Storm may help U.S. Northeast contain coronavirus but could disrupt vaccine delivery
NEW YORK (Reuters) – A winter storm that has blasted the U.S. Northeast with snow, rain and gusty winds was likely to dump a foot (30 cm) or more of snow on parts of New England before heading out to sea on Thursday.
The first major snowstorm of the season forced much of the population to obey stay-at-home coronavirus orders, but also disrupted travel, possibly including distribution of the new COVID-19 vaccine.
By early Thursday morning, the storm had dumped more snow on New York City than all of last year’s winter storms combined, the National Weather Service said.
It also brought its wintry mix to Washington, parts of Maryland, Virginia, West Virginia and Pennsylvania on Wednesday, affecting an area home to more than 50 million people.

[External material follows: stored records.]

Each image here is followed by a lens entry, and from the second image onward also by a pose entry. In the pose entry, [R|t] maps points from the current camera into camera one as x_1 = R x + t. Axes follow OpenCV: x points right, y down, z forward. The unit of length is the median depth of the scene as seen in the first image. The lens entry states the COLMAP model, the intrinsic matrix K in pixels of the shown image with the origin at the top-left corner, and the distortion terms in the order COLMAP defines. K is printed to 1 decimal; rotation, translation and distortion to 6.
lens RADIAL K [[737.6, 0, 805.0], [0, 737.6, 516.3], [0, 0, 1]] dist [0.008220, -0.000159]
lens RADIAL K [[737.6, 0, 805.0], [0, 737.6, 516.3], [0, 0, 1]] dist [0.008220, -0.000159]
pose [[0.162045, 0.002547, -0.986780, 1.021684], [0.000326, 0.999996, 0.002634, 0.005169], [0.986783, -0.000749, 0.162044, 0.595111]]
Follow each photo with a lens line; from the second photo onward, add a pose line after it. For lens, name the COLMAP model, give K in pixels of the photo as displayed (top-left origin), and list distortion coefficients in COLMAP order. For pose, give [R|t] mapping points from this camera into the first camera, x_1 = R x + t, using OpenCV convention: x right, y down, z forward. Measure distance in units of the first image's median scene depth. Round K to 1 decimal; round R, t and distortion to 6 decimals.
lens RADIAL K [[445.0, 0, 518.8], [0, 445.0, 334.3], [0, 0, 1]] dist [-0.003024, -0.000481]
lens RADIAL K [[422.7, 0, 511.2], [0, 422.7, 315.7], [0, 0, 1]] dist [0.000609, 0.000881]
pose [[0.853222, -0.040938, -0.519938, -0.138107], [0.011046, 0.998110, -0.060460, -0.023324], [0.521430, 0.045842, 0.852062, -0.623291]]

Forecasts showed it would pummel Boston and parts of the New England region before heading out to sea around nightfall.
Before then, many areas could expect 12 to 18 inches (30 to 45 cm) of snow.
Wind gusts of up to 50 miles per hour (80 kph) were likely to knock down trees and power lines, the National Weather Service said.
Roads were treacherous. A pileup of 30 to 60 cars on Interstate-80 in Pennsylvania on Wednesday killed two people and injured more, state police said.
At the same time, trucks were delivering the first batches of the COVID-19 vaccine. Healthcare workers around the country started receiving the first inoculations this week.
“We are also watching very carefully the delivery of the vaccine,” New Jersey Governor Phil Murphy told a news conference on Wednesday, noting that some 35 hospitals in his state were expecting deliveries between Wednesday and Friday. “If we didn’t have enough already on our hands, that’s another dimension.”
The New York area’s three major airports reported 20% to 30% of flights were canceled on Wednesday and more cancellations were expected. Amtrak reduced rail service.
New Jersey Transit on Thursday extended its suspension of all rail service, in addition to halting several bus lines including those destined for New York City.